Effect of microstructure and inclusions on hydrogen induced cracking susceptibility and hydrogen trapping efficiency of X120 pipeline steel

The susceptibility to hydrogen induced cracking (HIC) was evaluated for X120 steels containing different amounts of Mn and Al in a H2S environment. The hydrogen trapping efficiency was investigated by measuring the permeability (J∞L) and the apparent diffusivity (Dapp). The results demonstrated that larger amount of the inclusions, and larger area and volume fraction of the inclusions make steels more susceptible to HIC. The steel with a microstructure consisting of granular bainite and M/A (martensite/austenite) microconstituents is more susceptible to HIC. The ability of the microstructure and the inclusions to trap hydrogen was explained in terms of the apparent diffusivity (Dapp), permeability (J∞L), and solubility of hydrogen in steels (capp). The lower the values of Dapp and J∞L and the higher the value of capp are, the more the hydrogen trapping occurs in the steel, and the more the steel is susceptible to HIC.
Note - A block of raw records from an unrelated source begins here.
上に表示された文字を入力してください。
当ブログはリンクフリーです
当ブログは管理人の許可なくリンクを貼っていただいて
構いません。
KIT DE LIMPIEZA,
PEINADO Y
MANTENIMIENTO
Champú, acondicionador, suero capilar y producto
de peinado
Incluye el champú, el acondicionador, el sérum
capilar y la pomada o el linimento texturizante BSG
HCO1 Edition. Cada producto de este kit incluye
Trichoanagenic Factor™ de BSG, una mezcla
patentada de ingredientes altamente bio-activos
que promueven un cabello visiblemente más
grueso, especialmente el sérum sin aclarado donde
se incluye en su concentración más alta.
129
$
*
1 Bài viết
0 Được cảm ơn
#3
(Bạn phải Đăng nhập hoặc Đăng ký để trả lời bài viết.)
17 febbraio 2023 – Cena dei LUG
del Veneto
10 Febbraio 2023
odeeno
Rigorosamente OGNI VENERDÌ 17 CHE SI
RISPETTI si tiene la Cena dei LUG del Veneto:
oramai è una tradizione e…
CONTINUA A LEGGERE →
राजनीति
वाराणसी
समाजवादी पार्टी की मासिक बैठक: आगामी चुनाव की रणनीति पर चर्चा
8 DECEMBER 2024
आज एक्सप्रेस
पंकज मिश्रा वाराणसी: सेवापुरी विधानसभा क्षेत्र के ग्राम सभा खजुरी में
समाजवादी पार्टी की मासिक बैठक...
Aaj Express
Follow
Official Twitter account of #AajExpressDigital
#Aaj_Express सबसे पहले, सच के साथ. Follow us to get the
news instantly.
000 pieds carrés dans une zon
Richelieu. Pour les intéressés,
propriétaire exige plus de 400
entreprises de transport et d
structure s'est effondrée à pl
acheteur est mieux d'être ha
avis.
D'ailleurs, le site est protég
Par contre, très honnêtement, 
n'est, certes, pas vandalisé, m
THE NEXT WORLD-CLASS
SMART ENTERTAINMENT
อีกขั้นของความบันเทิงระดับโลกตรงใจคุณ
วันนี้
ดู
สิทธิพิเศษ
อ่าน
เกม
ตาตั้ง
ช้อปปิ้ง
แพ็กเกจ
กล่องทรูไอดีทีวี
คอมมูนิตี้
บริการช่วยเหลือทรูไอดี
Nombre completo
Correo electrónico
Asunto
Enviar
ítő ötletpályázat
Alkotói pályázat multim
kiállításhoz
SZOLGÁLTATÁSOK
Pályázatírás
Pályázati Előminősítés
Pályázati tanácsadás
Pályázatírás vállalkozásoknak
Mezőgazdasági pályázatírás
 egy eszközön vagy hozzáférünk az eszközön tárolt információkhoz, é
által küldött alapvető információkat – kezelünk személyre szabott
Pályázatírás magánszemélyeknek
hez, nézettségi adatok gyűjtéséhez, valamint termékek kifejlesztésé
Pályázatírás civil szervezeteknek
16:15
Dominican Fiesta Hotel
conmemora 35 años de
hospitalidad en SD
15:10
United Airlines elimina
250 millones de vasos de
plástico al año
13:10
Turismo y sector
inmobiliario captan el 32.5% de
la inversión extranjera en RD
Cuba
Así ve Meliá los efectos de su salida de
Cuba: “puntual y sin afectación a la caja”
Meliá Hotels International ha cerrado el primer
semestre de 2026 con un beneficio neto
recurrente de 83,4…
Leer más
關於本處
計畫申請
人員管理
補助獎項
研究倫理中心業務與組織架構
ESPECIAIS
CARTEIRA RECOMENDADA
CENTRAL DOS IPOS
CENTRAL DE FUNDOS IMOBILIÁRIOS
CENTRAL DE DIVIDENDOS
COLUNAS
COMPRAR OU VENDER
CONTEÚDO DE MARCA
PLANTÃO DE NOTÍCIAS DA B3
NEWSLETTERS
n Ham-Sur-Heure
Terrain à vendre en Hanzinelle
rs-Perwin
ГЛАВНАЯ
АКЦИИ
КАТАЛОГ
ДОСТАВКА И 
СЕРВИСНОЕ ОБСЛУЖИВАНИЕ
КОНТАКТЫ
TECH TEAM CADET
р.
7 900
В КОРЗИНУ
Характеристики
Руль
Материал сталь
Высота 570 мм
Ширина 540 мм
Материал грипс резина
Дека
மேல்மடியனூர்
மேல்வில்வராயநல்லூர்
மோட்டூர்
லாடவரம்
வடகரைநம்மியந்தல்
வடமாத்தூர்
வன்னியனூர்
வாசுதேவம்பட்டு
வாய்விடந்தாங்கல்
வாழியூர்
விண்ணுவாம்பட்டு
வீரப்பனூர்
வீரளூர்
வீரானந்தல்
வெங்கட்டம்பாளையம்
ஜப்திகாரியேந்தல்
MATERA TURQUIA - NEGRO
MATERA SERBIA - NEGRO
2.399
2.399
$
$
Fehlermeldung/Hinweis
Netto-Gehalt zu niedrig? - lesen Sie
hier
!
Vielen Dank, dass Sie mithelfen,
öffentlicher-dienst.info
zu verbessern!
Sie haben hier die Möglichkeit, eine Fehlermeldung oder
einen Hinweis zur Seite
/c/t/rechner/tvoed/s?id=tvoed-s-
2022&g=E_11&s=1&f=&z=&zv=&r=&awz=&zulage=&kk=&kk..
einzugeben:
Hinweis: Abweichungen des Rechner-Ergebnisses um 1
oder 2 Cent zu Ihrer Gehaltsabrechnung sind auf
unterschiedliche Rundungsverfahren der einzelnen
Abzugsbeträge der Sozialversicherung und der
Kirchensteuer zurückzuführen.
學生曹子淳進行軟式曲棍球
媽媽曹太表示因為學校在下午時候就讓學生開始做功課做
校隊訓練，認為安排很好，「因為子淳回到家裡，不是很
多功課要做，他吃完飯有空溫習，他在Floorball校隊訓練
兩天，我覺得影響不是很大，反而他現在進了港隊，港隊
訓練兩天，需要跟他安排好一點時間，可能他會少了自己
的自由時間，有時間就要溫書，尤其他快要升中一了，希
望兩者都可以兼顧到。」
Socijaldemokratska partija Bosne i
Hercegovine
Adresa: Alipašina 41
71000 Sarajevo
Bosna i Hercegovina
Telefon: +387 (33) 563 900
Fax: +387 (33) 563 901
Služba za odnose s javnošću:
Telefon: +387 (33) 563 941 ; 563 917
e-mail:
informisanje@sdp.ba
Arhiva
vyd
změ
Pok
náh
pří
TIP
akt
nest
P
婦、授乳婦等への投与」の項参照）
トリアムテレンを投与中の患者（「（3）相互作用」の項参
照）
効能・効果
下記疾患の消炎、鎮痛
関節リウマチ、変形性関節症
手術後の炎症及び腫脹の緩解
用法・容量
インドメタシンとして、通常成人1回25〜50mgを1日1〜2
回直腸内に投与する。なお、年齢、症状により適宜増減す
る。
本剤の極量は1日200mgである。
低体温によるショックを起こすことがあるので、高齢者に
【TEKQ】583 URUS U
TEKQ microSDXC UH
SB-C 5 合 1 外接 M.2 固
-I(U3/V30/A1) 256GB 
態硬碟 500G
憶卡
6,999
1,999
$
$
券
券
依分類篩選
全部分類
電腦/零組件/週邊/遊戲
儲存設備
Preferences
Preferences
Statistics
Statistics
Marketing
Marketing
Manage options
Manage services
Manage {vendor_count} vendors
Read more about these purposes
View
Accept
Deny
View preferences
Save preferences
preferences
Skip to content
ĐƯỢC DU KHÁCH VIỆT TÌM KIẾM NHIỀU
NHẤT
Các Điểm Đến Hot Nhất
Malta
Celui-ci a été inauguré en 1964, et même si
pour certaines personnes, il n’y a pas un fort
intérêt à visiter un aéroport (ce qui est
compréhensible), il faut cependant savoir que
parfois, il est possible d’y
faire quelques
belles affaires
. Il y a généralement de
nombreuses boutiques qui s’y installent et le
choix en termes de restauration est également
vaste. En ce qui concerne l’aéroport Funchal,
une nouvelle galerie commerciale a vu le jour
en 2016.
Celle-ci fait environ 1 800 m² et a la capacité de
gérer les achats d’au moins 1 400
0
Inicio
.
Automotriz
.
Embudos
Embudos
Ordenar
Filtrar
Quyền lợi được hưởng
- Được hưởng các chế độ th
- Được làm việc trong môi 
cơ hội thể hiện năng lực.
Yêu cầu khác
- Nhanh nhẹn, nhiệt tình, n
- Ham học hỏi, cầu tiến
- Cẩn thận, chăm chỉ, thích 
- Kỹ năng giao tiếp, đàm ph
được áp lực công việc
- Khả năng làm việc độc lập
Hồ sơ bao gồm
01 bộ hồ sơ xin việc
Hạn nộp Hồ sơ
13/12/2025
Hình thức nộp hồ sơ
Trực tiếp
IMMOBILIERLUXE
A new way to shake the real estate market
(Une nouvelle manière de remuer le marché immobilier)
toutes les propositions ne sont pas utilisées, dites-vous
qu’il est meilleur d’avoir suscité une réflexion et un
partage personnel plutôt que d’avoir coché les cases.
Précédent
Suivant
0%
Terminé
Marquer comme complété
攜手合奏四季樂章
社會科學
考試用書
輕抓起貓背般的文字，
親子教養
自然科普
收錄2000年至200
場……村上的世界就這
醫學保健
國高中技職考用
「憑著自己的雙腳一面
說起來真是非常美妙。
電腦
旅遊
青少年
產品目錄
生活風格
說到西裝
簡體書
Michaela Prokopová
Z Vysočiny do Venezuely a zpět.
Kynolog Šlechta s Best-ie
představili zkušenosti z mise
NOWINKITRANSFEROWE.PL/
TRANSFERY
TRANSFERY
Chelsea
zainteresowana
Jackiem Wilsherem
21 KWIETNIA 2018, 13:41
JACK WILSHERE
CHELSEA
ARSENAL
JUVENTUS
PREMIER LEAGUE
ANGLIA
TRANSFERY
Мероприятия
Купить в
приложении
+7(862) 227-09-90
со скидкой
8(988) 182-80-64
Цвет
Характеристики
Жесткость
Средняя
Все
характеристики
Research highlights▶ Increasing in the amount, the area and the volume fraction of the inclusion in steel makes the steel more susceptible to HIC. ▶ The steel with a microstructure consisting of granular bainite and M/A (Martensite/austenite) microconstituents is more susceptible to HIC. ▶ The lower the values of Dapp and J∞L and the higher the value of capp are the more the hydrogen trapping occurs in the steel, and the more the steel is susceptible to HIC.